------ Excerpted records ------
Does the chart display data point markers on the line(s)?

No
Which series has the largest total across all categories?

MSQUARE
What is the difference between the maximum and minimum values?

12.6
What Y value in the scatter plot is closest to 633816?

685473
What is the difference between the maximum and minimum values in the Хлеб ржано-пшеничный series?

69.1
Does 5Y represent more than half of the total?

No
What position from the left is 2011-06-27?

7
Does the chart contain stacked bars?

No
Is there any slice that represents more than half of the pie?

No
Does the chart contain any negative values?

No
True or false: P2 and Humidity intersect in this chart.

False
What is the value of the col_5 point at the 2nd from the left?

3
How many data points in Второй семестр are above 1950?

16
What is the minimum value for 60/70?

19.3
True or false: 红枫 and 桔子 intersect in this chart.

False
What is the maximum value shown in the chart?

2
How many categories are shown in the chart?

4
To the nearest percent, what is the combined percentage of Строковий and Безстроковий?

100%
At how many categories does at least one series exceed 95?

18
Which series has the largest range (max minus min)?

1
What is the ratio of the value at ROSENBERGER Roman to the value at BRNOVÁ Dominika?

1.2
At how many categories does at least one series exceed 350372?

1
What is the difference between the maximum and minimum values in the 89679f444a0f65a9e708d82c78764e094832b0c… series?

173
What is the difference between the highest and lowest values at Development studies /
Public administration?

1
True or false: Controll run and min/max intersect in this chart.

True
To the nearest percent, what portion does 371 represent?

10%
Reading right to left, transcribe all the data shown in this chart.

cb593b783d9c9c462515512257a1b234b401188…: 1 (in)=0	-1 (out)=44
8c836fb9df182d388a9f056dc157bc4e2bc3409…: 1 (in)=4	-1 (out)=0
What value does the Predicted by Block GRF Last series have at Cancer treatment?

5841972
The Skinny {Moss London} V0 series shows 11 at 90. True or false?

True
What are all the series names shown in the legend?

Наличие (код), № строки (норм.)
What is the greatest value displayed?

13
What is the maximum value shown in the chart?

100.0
------
Please count the lines in the records above that contain the word "this" and reply with the number alone.

4